You have decided that you want the study to detect a five-pound difference in weight loss 90% of the time, and want to find a sample size that will give your test this property. You use R to find this sample size:
power.t.test(power = 0.9, delta = 5, sd = 20, sig.level = 0.01, type = "paired",
alternative = "one.sided")
##
## Paired t test power calculation
##
## n = 210.9878
## delta = 5
## sd = 20
## sig.level = 0.01
## power = 0.9
## alternative = one.sided
##
## NOTE: n is number of *pairs*, sd is std.dev. of *differences* within pairs
The results suggest that you need 211 study participants for your study to have the desired property.
power.prop.test()
does for tests for population proportion what power.t.test()
does for tests for population mean. The syntax is similar, except there is no parameter type
, and delta
is replaced with p1
and p2
, which specify the population proportions under the two hypotheses. (There is no need to specify sd
, so clearly that is not a parameter either.)
Gallup polls often survey samples of 1500 adults. Suppose a Gallup poll asks individuals whether they support Hillary Clinton or Donald Trump for President, and the poll uses a significance level of \(\alpha = .05\) (the default for power.prop.test()
, thus allowing us to ignore the parameter sig.level
). Suppose we wish to use the results of the poll to test:
\[H_0: p = .5\] \[H_A: p > .5\]
where \(p\) is the proportion of the population supporting Hillary Clinton.
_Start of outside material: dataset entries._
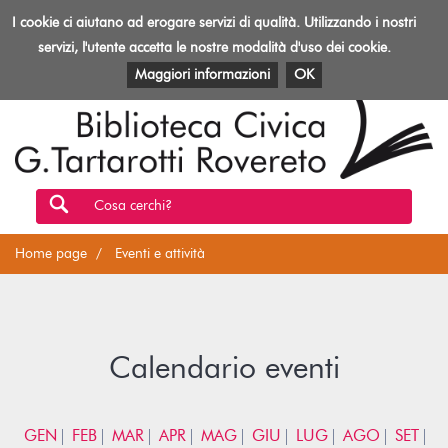
Biblioteca
I cookie ci aiutano ad erogare servizi di qualità. Utilizzando i nostri
Toggl
Rovereto
navig
servizi, l'utente accetta le nostre modalità d'uso dei cookie.
EVENTI E ATTIVITÀ
PATRIMONIO E RISORSE
Maggiori informazioni
OK
Cosa cerchi?
Home page
Eventi e attività
Calendario eventi
GEN
FEB
MAR
APR
MAG
GIU
LUG
AGO
SET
We would like to know if the Gallup poll can reasonably detect a 1% advantage for Clinton, and use power.prop.test()
to detect this:
power.prop.test(n = 1500, p1 = .5, p2 = .51, alternative = "one.sided")
##
## Two-sample comparison of proportions power calculation
##
## n = 1500
## p1 = 0.5
## p2 = 0.51
## sig.level = 0.05
## power = 0.136286
## alternative = one.sided
##
## NOTE: n is number in *each* group
The Gallup poll will detect this difference only 14% of the time. If we wanted to detect this advantage for Clinton 95% of the time, what sample size do we need? By specifying power = .95
and omitting n
, we can find the desired sample size.
power.prop.test(power = .95, p1 = .5, p2 = .51, alternative = "one.sided")
##
## Two-sample comparison of proportions power calculation
##
## n = 54102.75
## p1 = 0.5
## p2 = 0.51
## sig.level = 0.05
## power = 0.95
## alternative = one.sided
##
## NOTE: n is number in *each* group
We would need a sample size of 54,103 people to have a test with these properties.